▶ **Work instructions**
Copy the passage of the text on Ewart's verse starting with "So it’s sadly" and going on through "back to work.", but switch "holiday" to "vacation".

▶ **Excerpted text**
● ● ● ● ● ● ●

Many of Ewart’s most thoughtful, depressing, yet impressive verses concern sex. He could be hailed as the most persuasive celebrator of heterosexual lovehate since D.H. Lawrence. Praising the female in her every form—infant, girlfriend; mother, mistress, wife; bitch, goddess, witch, muse, friend—this preoccupation is a hopeless yet happy obsession. He denies it and adores it in something akin to the itch and agony of Rochester, Herrick, and Swift. It’s the flesh that arouses and repels, tantalizes and mesmerizes, in all of its odors, wetness, fur, balefulness, and bliss. In “Memory Man,”


Each man that loves a woman
must be prepared for this
for a sexual love is human
and betrayal by a kiss
is a commonplace and not just in the holy book
and it all begins when your eyes take that first long look.

You must have the boldness
to overcome the moods,
the sulking and the coldness,
your love must live on foods
which wouldn’t keep alive a common tabby cat;
no one can have this without an awful lot of that.

So it’s sadly time to drink up
and let them stack the chairs—
he’s a wise man who can think up
a remedy that bears
much resemblance to an answer (Venus is a jerk?)
for that holiday is over—from now on it’s back to work.

It is not possible to demonstrate the acrobatics of his versifying spectrum with every advantage and complexity of form from Horace through the troubadours to Lallan Scots and today’s Liverpudlian. He does not disdain doggerel where it wags well, and he has rifled every anthology from hymnbook to the Spectator’s weekly competitions. Here is a very astute critic and appreciator who praises and complains in the identical measure of his heroes and victims.


Emily Dickinson
Wrote- in a kind of Un-

Capital Letters-God
Dashes- a Cart before
Such a Dark Horse!

It is hardly efficient to attempt to introduce a new talent by an inert mosaic of quotations, the despair both of author and critic. Each sliver chosen might be replaced by many more attractive. The case of Ewart is provocation. There are few poets today who regard their craft as sport rather than confessional. Verse streams out of him like a tidy fountain, the pressure almost at an energetic constant. Mandarin sensibility, the iteration of a self-projected persona owns the success of easier marketing. Give us the fingerprints and we’ve got the goods. An individual voice comes to be recognized as a staple; what is often available is a self-reflective invention, a response to its mirror imagery. When a poet declines to posit his self against the awesome specifics of time’s passage as history, payment is in the charge of pretentiousness. The attraction of Ewart is in a depersonalized persona, a ruddy Englishman, aging slowly, with the light weight of his full and active years, and their correspondence to a lively tradition of verse as urbane action.

● ● ● ● ● ● ●

▶ **Exercise data**

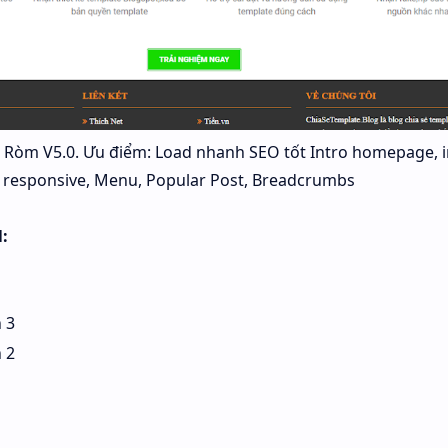
Ròm V5.0. Ưu điểm: Load nhanh SEO tốt Intro homepage, int
 responsive, Menu, Popular Post, Breadcrumbs
:
 3
 2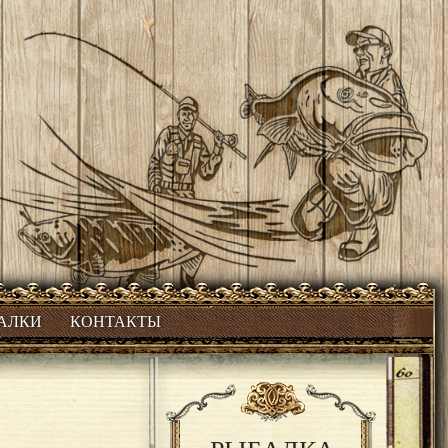
БАЛКИ
КОНТАКТЫ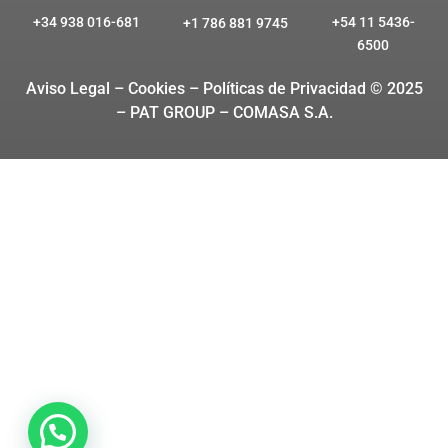
+34 938 016-681
+54 11 5436-
+1 786 881 9745
6500
Aviso Legal – Cookies
– Políticas de Privacidad © 2025
– PAT GROUP – COMASA S.A.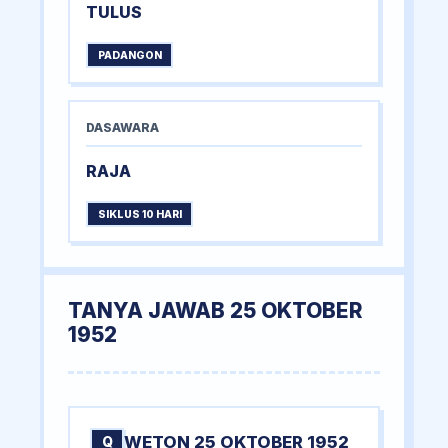
TULUS
PADANGON
DASAWARA
RAJA
SIKLUS 10 HARI
TANYA JAWAB 25 OKTOBER
1952
WETON 25 OKTOBER 1952
Q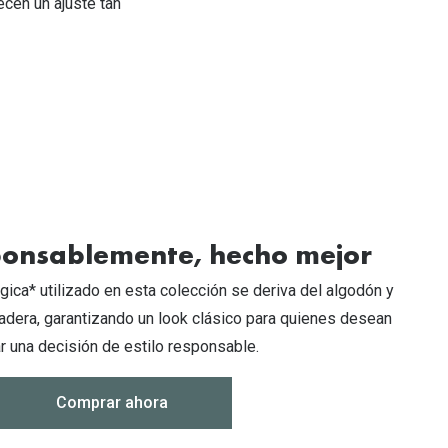
cen un ajuste tan
ponsablemente, hecho mejor
gica* utilizado en esta colección se deriva del algodón y
adera, garantizando un look clásico para quienes desean
r una decisión de estilo responsable.
Comprar ahora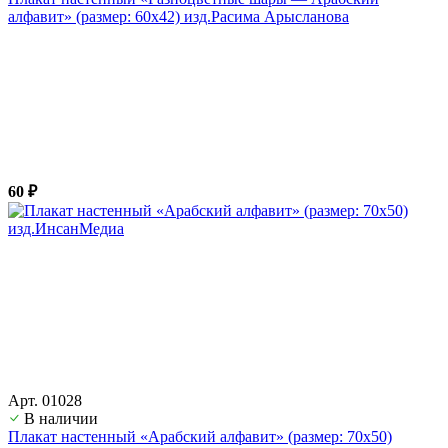
алфавит» (размер: 60х42) изд.Расима Арысланова
60 ₽
Арт. 01028
В наличии
Плакат настенный «Арабский алфавит» (размер: 70х50)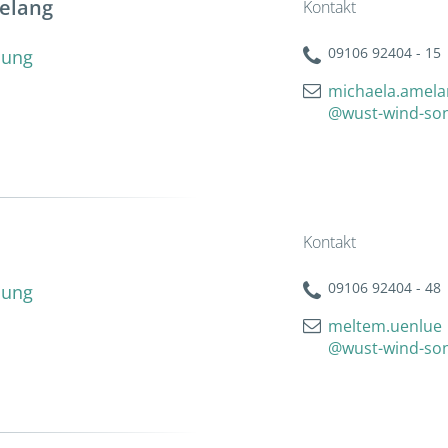
elang
Kontakt
09106 92404 - 15
lung
michaela.amela
@wust-wind-so
ü
Kontakt
09106 92404 - 48
lung
meltem.uenlue
@wust-wind-so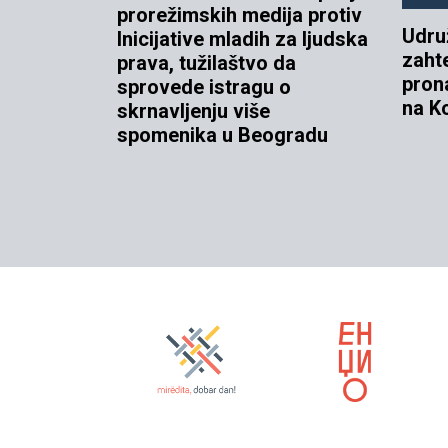
prorežimskih medija protiv
Udru
Inicijative mladih za ljudska
zaht
prava, tužilaštvo da
prona
sprovede istragu o
na K
skrnavljenju više
spomenika u Beogradu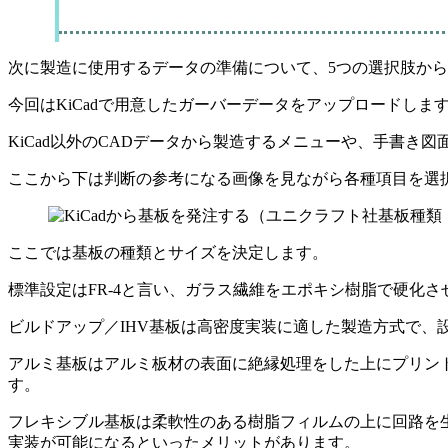
次に製造に使用するデータの準備について、5つの選択肢か
今回はKiCadで用意したガーバーデータをアップロードしま
KiCad以外のCADデータから製造するメニューや、手書
ここから下は判断の参考になる画像を見ながら各種項目を選
ここでは基板の種類とサイズを決定します。
標準設定はFR-4と言い、ガラス繊維をエポキシ樹脂で硬化
ビルドアップ／IHV基板は高密度実装に適した製造方式で、
アルミ基板はアルミ板材の表面に絶縁処理をした上にプリン
す。
フレキシブル基板は柔軟性のある樹脂フィルムの上に回路を
実装が可能になるといったメリットがあります。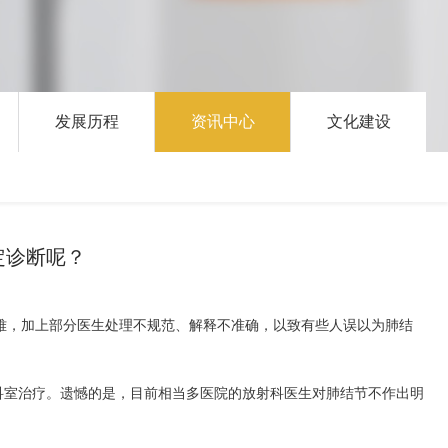
发展历程
资讯中心
文化建设
定诊断呢？
难，加上部分医生处理不规范、解释不准确，以致有些人误以为肺结
科室治疗。遗憾的是，目前相当多医院的放射科医生对肺结节不作出明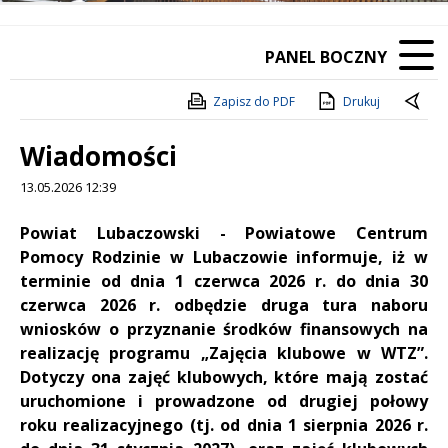
PANEL BOCZNY
Zapisz do PDF
Drukuj
Wiadomości
13.05.2026 12:39
Treść
Powiat Lubaczowski - Powiatowe Centrum
Pomocy Rodzinie w Lubaczowie informuje, iż w
terminie od dnia 1 czerwca 2026 r. do dnia 30
czerwca 2026 r. odbędzie druga tura naboru
wniosków o przyznanie środków finansowych na
realizację programu „Zajęcia klubowe w WTZ”.
Dotyczy ona zajęć klubowych, które mają zostać
uruchomione i prowadzone od drugiej połowy
roku realizacyjnego (tj. od dnia 1 sierpnia 2026 r.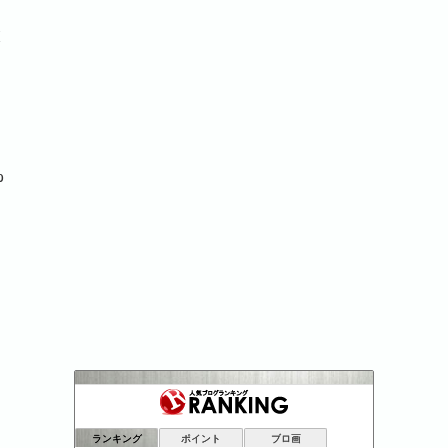
総
%
山籠りクロスグレード
40位
Second Life UP!
41位
ランキング
ポイント
ブロ画
毎日が祝日。
42位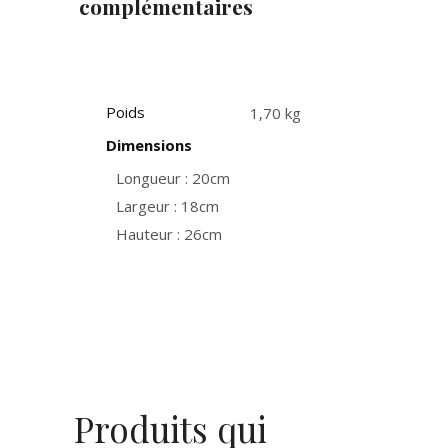
complémentaires
Poids
1,70 kg
Dimensions
Longueur : 20cm
Largeur : 18cm
Hauteur : 26cm
Produits qui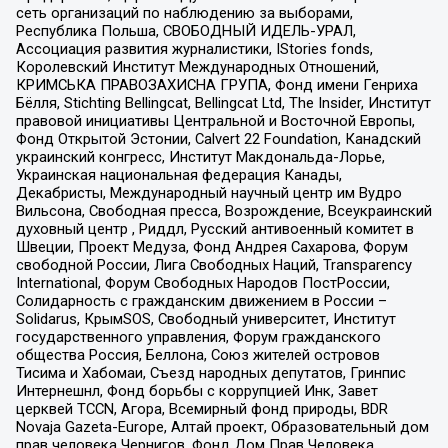
сеть организаций по наблюдению за выборами,
Республика Польша, СВОБОДНЫЙ ИДЕЛЬ-УРАЛ,
Ассоциация развития журналистики, IStories fonds,
Королевский Институт Международных Отношений,
КРИМСЬКА ПРАВОЗАХИСНА ГРУПА, Фонд имени Генриха
Бёлля, Stichting Bellingcat, Bellingcat Ltd, The Insider, Институт
правовой инициативы Центральной и Восточной Европы,
Фонд Открытой Эстонии, Calvert 22 Foundation, Канадский
украинский конгресс, Институт Макдональда-Лорье,
Украинская национальная федерация Канады,
Декабристы, Международный научный центр им Вудро
Вильсона, Свободная пресса, Возрождение, Всеукраинский
духовный центр , Риддл, Русский антивоенный комитет в
Швеции, Проект Медуза, Фонд Андрея Сахарова, Форум
свободной России, Лига Свободных Наций, Transparеncy
International, Форум Свободных Народов ПостРоссии,
Солидарность с гражданским движением в России –
Solidarus, КрымSOS, Свободный университет, Институт
государственного управления, Форум гражданского
общества Россия, Беллона, Союз жителей островов
Тисима и Хабомаи, Съезд народных депутатов, Гринпис
Интернешнл, Фонд борьбы с коррупцией Инк, Завет
церквей TCCN, Агора, Всемирный фонд природы, BDR
Novaja Gazeta-Europe, Алтай проект, Образовательный дом
прав человека Чернигов, Фонд Дом Прав Человека,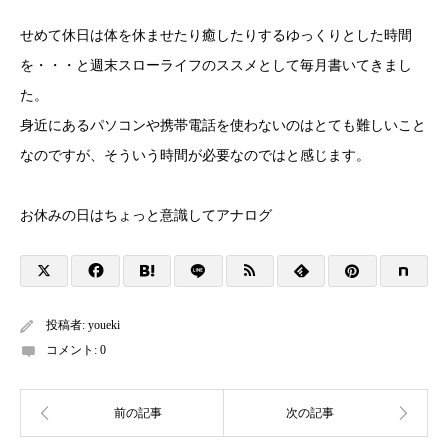
せめて休日は体を休ませたり癒したりするゆっくりとした時間
を・・・と週末スローライフのススメとして毎月書いてきまし
た。
身近にあるパソコンや携帯電話を使わないのはとても難しいこと
なのですが、そういう時間が必要なのではと感じます。
お休みの日はちょっと意識してアナログ
投稿者:
youeki
コメント:
0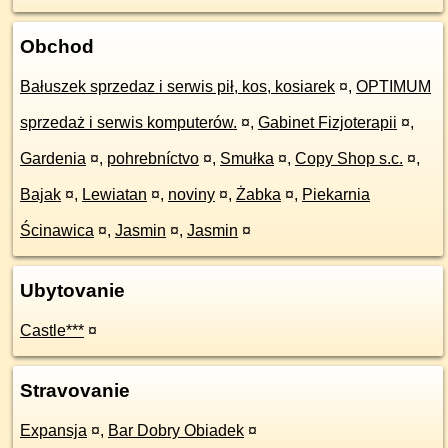
Obchod
Bałuszek sprzedaz i serwis pił, kos, kosiarek
¤
,
OPTIMUM
sprzedaż i serwis komputerów.
¤
,
Gabinet Fizjoterapii
¤
,
Gardenia
¤
,
pohrebníctvo
¤
,
Smułka
¤
,
Copy Shop s.c.
¤
,
Bajak
¤
,
Lewiatan
¤
,
noviny
¤
,
Żabka
¤
,
Piekarnia
Ścinawica
¤
,
Jasmin
¤
,
Jasmin
¤
Ubytovanie
Castle***
¤
Stravovanie
Expansja
¤
,
Bar Dobry Obiadek
¤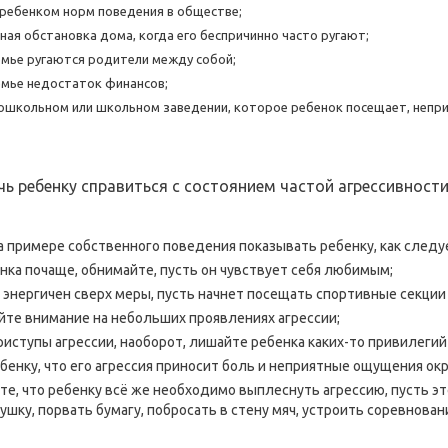
 ребенком норм поведения в обществе;
ная обстановка дома, когда его беспричинно часто ругают;
семье ругаются родители между собой;
семье недостаток финансов;
дошкольном или школьном заведении, которое ребенок посещает, непри
ь ребенку справиться с состоянием частой агрессивност
на примере собственного поведения показывать ребенку, как следуе
енка почаще, обнимайте, пусть он чувствует себя любимым;
к энергичен сверх меры, пусть начнет посещать спортивные секции 
уйте внимание на небольших проявлениях агрессии;
приступы агрессии, наоборот, лишайте ребенка каких-то привилегий
ебенку, что его агрессия приносит боль и неприятные ощущения о
ите, что ребенку всё же необходимо выплеснуть агрессию, пусть э
шку, порвать бумагу, побросать в стену мяч, устроить соревновани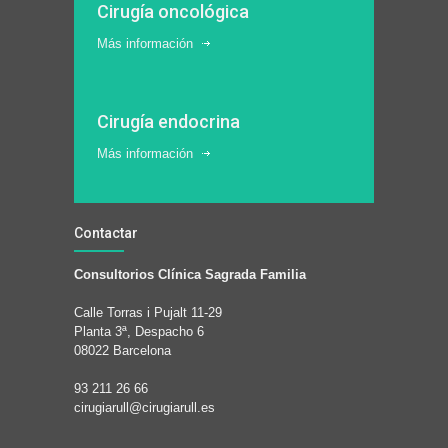
Cirugía oncológica
Más información
Cirugía endocrina
Más información
Contactar
Consultorios Clínica Sagrada Familia
Calle Torras i Pujalt 11-29
Planta 3ª, Despacho 6
08022 Barcelona
93 211 26 66
cirugiarull@cirugiarull.es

● ● ● ● ● ● ●

▶ **Result of this task**
So it’s sadly time to drink up
and let them stack the chairs—
he’s a wise man who can think up
a remedy that bears
much resemblance to an answer (Venus is a jerk?)
for that vacation is over—from now on it’s back to work.